▸ **Exercise details**
Reproduce the data below word for word, leaving out the pictures.

▸ **Listed records**
····················

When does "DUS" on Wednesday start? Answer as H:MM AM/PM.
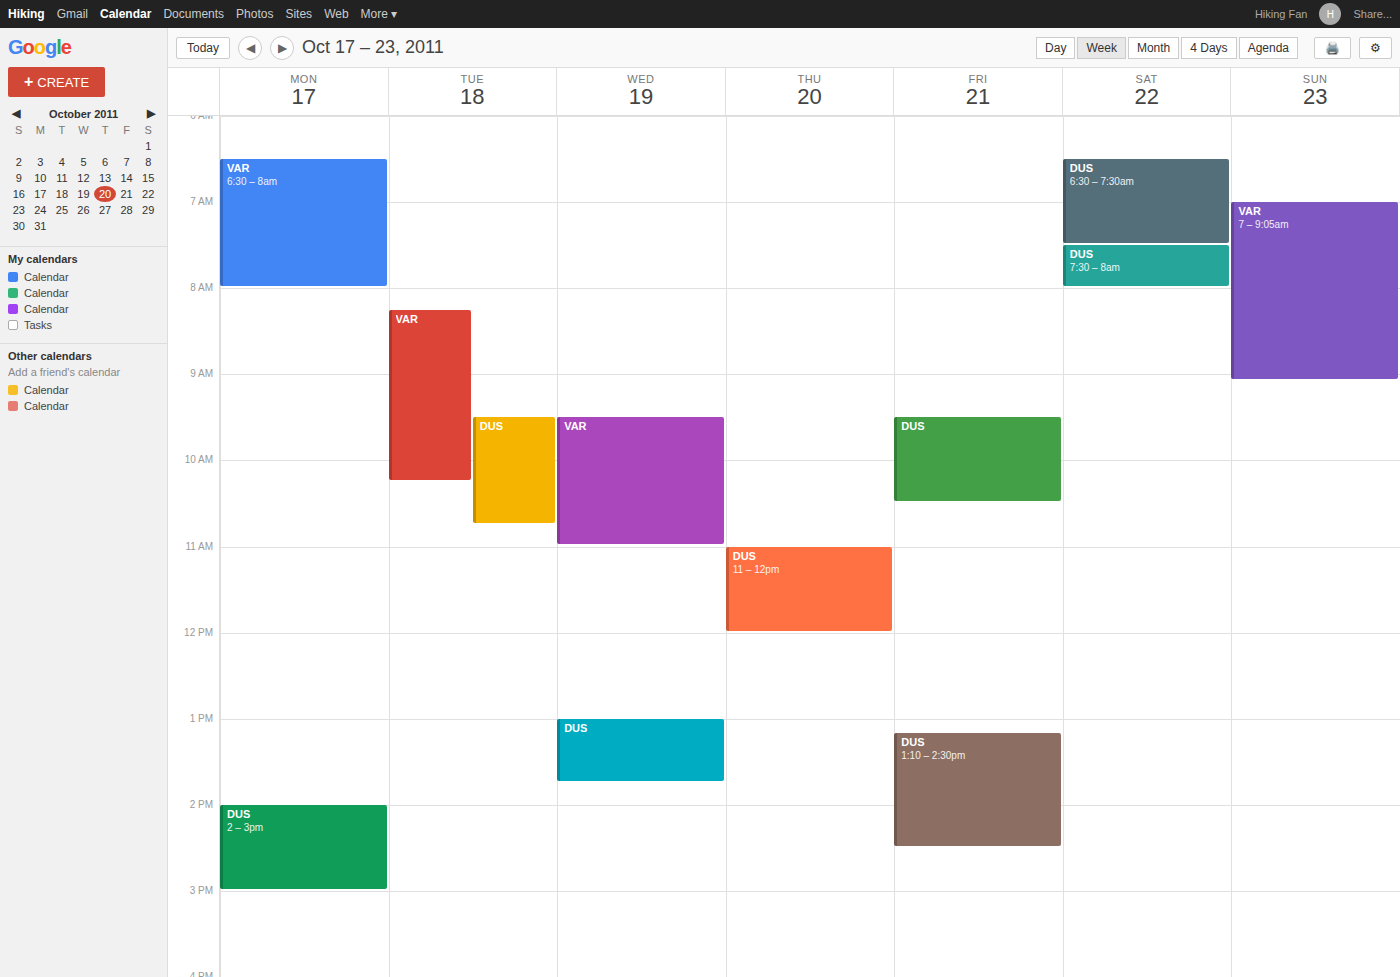
1:00 PM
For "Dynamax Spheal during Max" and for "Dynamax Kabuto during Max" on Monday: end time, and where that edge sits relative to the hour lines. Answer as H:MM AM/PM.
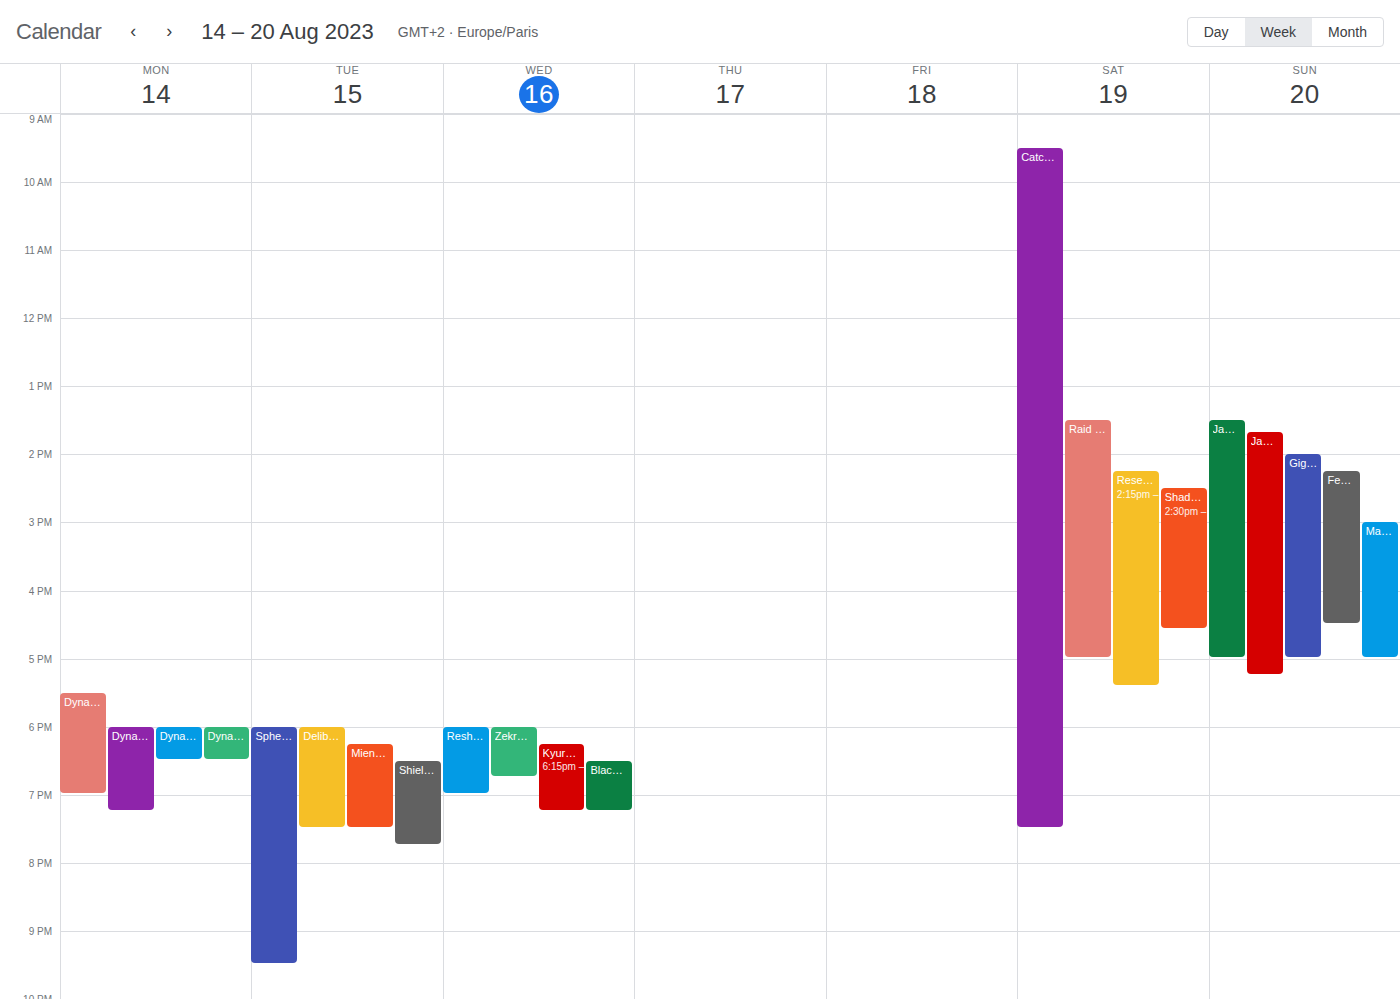
"Dynamax Spheal during Max": 7:00 PM, exactly on the 7 PM line. "Dynamax Kabuto during Max": 6:30 PM, halfway between the 6 PM and 7 PM lines.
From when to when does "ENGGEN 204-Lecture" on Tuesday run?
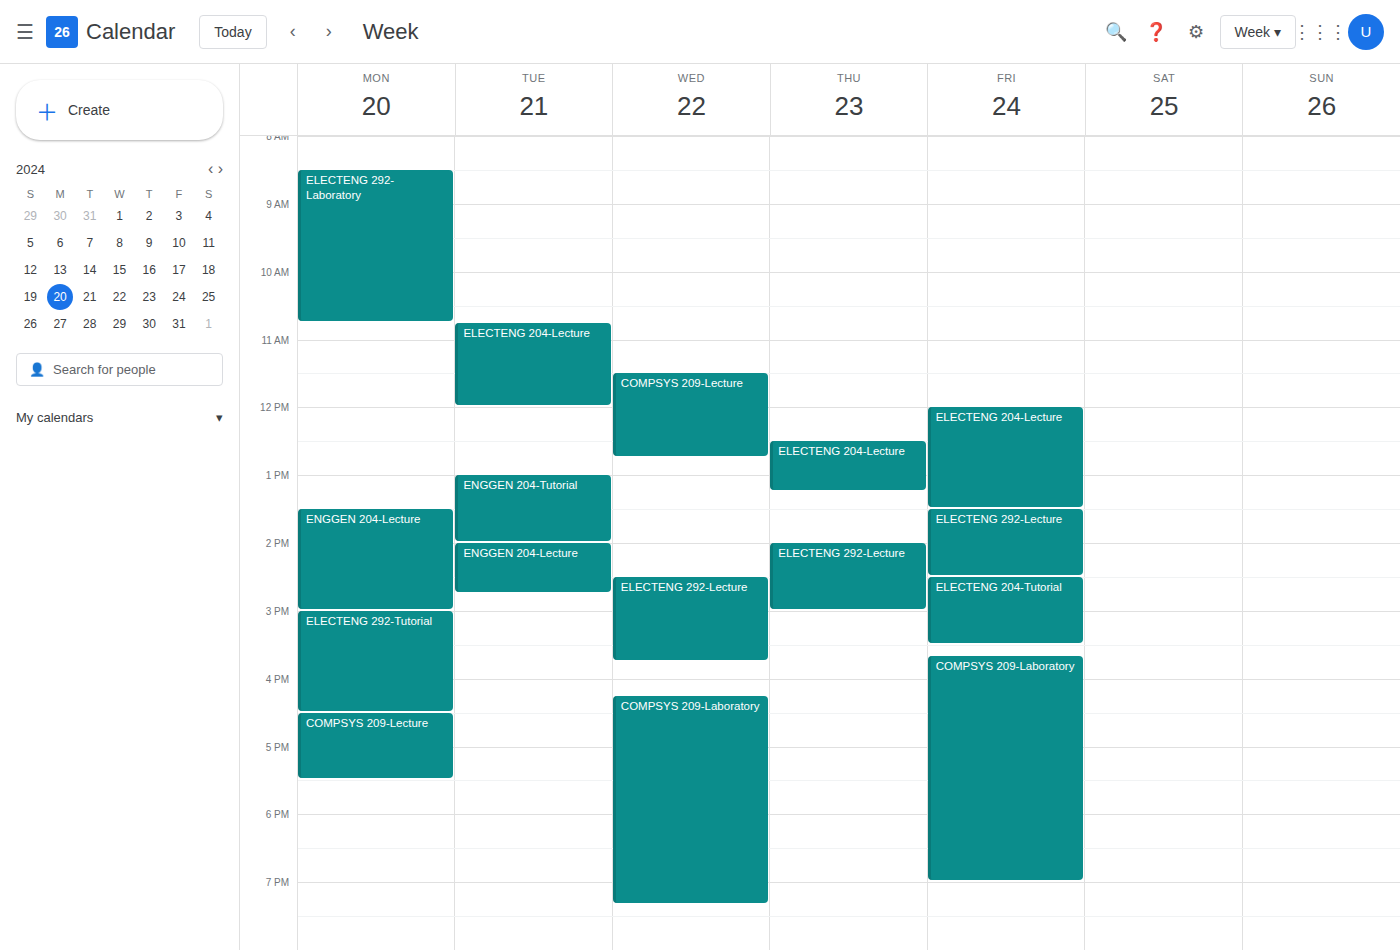
2:00 PM to 2:45 PM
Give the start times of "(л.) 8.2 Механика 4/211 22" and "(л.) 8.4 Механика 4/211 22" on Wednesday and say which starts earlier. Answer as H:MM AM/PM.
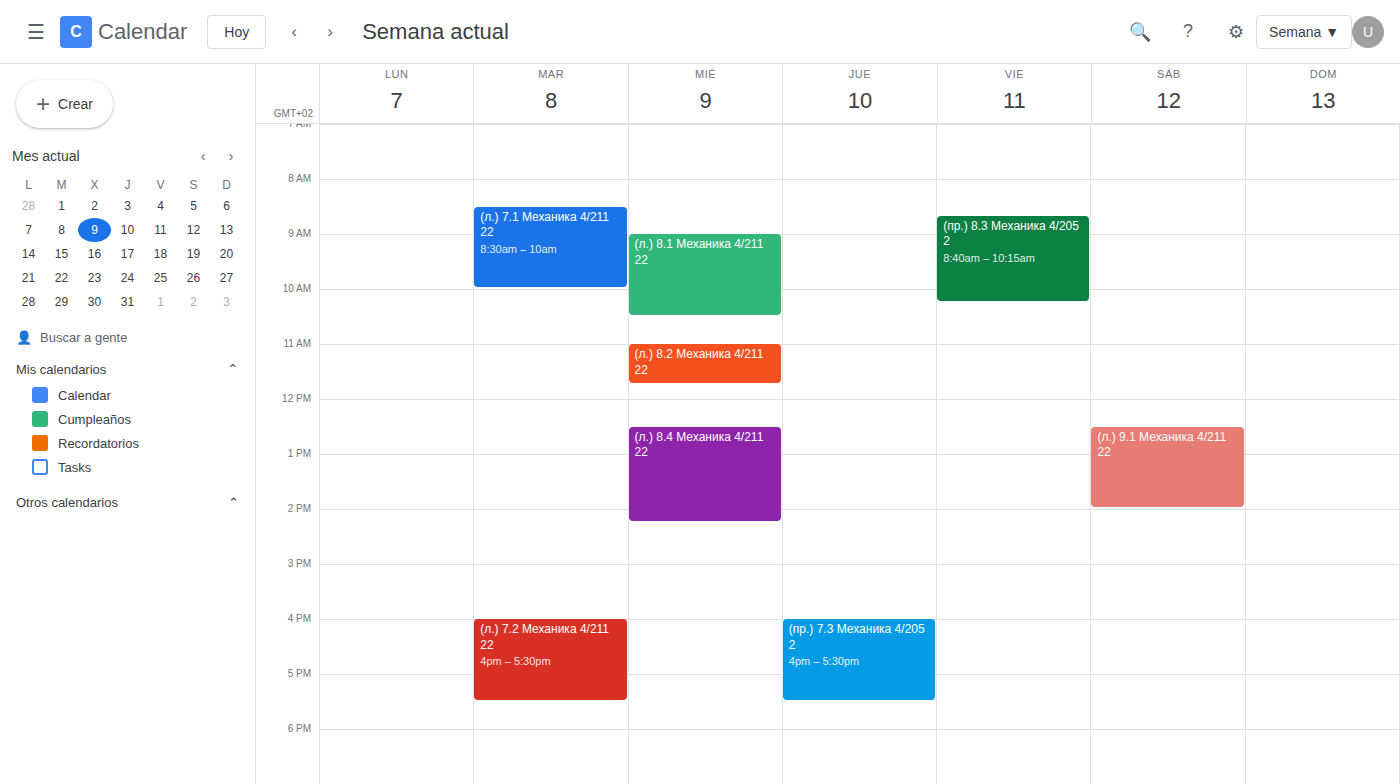
"(л.) 8.2 Механика 4/211 22" 11:00 AM; "(л.) 8.4 Механика 4/211 22" 12:30 PM.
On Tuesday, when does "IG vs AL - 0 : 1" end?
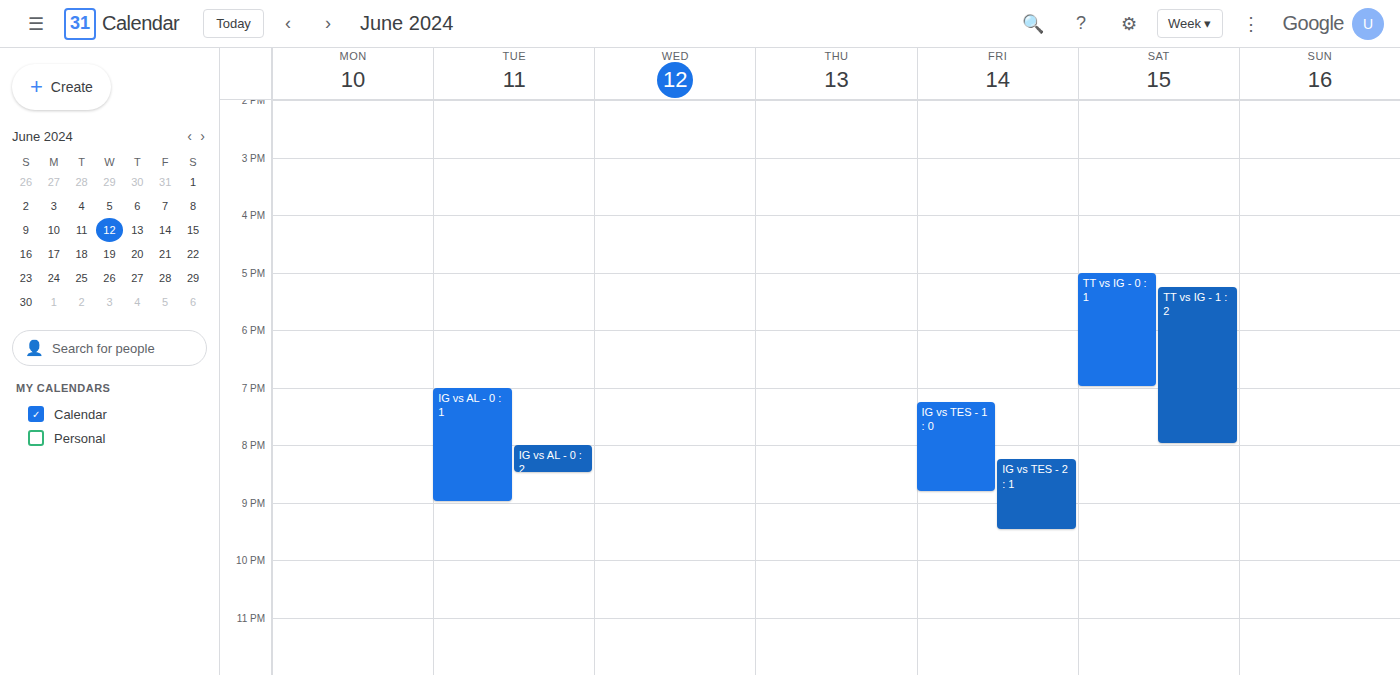
9:00 PM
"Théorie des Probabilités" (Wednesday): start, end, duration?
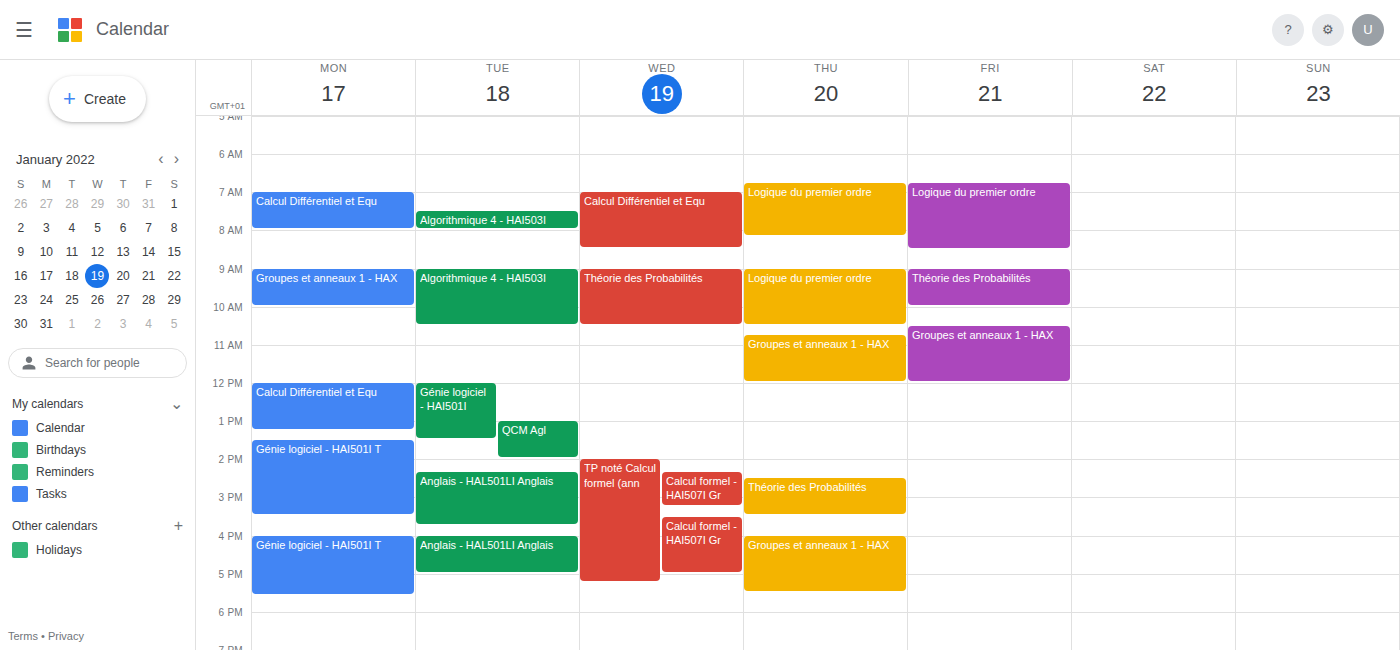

····················

▸ **Final result**
When does "DUS" on Wednesday start? Answer as H:MM AM/PM.
1:00 PM
For "Dynamax Spheal during Max" and for "Dynamax Kabuto during Max" on Monday: end time, and where that edge sits relative to the hour lines. Answer as H:MM AM/PM.
"Dynamax Spheal during Max": 7:00 PM, exactly on the 7 PM line. "Dynamax Kabuto during Max": 6:30 PM, halfway between the 6 PM and 7 PM lines.
From when to when does "ENGGEN 204-Lecture" on Tuesday run?
2:00 PM to 2:45 PM
Give the start times of "(л.) 8.2 Механика 4/211 22" and "(л.) 8.4 Механика 4/211 22" on Wednesday and say which starts earlier. Answer as H:MM AM/PM.
"(л.) 8.2 Механика 4/211 22" 11:00 AM; "(л.) 8.4 Механика 4/211 22" 12:30 PM.
On Tuesday, when does "IG vs AL - 0 : 1" end?
9:00 PM
"Théorie des Probabilités" (Wednesday): start, end, duration?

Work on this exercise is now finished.